Whenever the mass mentioned a spilt between two brothers, I turned next to me. It was a fun game to play in my mind. Which one of us would be who? My brother was always favored over me. My parents didn’t hide it well. Regardless, it’s inhuman not to have favorites, so is the same for children –no matter how hard the decision to make. Had our cable’s age-restrictions not been locked with the pass code 0304 –my brother’s date of birth—maybe I could have told myself we were equally loved.

He always took pride in dressing up for church. He wore a blazer and tie, and khakis which once had belonged in my very own dresser. I had given up. I wore jeans and a decent shirt. My parents favoring of him was warranted. But what role did that assign him? Was he the loyal brother? The one who stayed and worked. The one who earned his right in a family. That would make me the drunk. I would be the one to run off and sin and find myself in a prison cell. I suppose that was more likely. But somehow the unrighteous path was rewarded too. In my father’s heart there would be more eagerness to love an outcast than the son who remained by his side. The story was an unrealistic one. No one loved like that. My father would probably find it difficult to welcome me back; truthfully. Any man indistinguishable from pigs in a sty might find redemption a difficult dream to obtain.

“Amen,” and with it came the thud of ancient pages meeting again. I use the term ancient relatively, I was eight at the time. The priest could have very well been nine hundred years old to me, and his red tome no-less one thousand years. I marveled at a centurial grace unparalleled by anything else in my life. Such as the delicacy of life, I imagined a gust of wind turning the priest’s corpse into powdered dust and sweeping him to Thy Kingdom Come. Unrelenting stress must have been pushing him closer to the earth year after year, but like any holy man, his spirit only rose.

In a moment of passion I could not look away from the ceremony. My gaze was intent upon the beautiful splitting of Eucharist. However I only slightly managed to stumble my way through the according prayers. The whole time I watched carefully, all until he had another spasm. This one was worse than the others. It was catastrophic in comparison. His body fell from grace. It turned on him, even! Like some sort of possession he lost control and swung forth his arm, knocking over a tall, white candle. The candle of Babel crashed down on the Red Carpet Sea. And it caught. The whole thing caught fire. The heat rippled out to engulf the whole church. A man in a tuxedo grabbed the Father by the shoulders and led him outside. My mother did the same with us.

I watched that night as our entire Saint Mary’s Roman Catholic Church became ash.
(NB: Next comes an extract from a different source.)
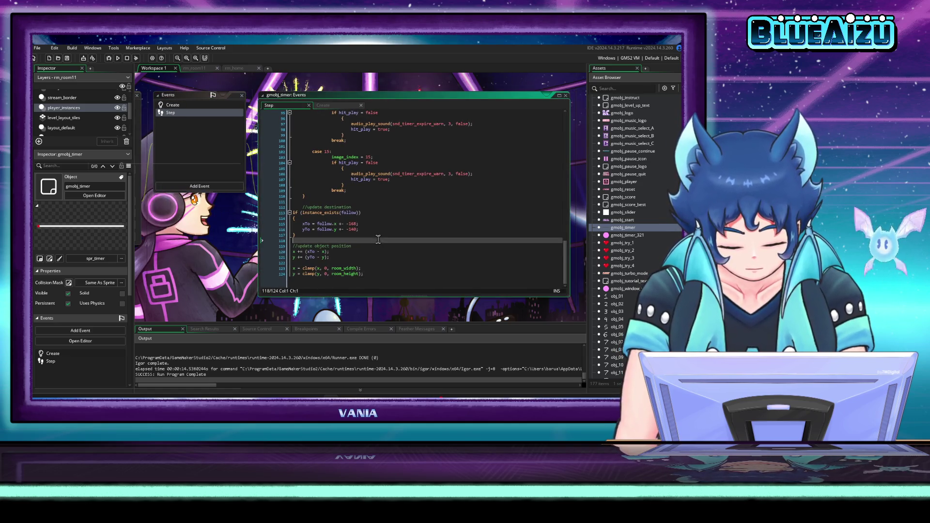
pyautogui.doubleClick(350, 223)
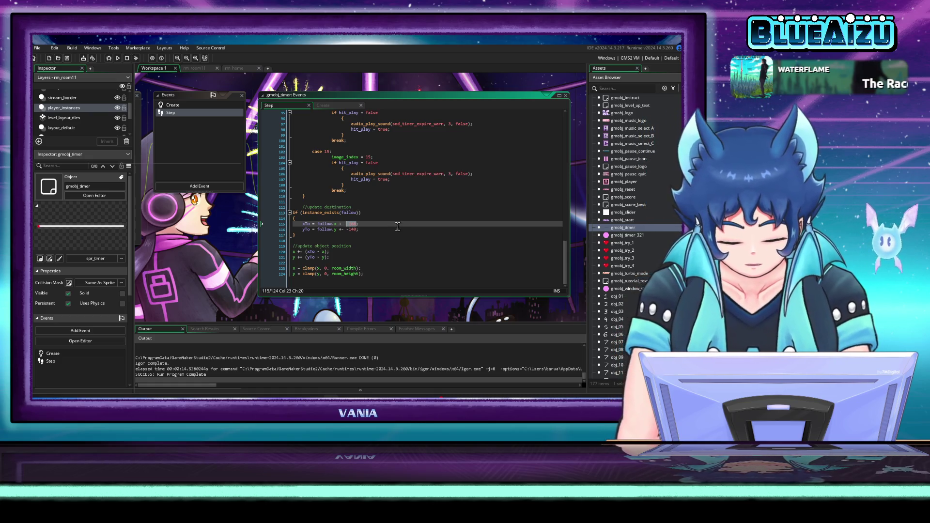
pyautogui.write('0')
I watched as my mother went from sheer hysteria to complete brokenness. It was more beautiful than the mass, I thought. It was meant to be a spectacle. It must have been. My dad massaged her shoulders to a near-liquid state, but she was still crying. My brother may have thought poorly of me, but I almost laughed. In the commotion of the night, now totally dark, I looked at my smoldering church, and nearly laughed. But I don’t apologize for this. The fire was quenched. Enough money was raised to construct a new church. No one had been injured. I refuse to feel guilt for laughing, because in the mist of sacred embers I could vividly make out the statue of Christ, still on his cross; supported by one last standing stud. And this sight was the sight I had been searching for.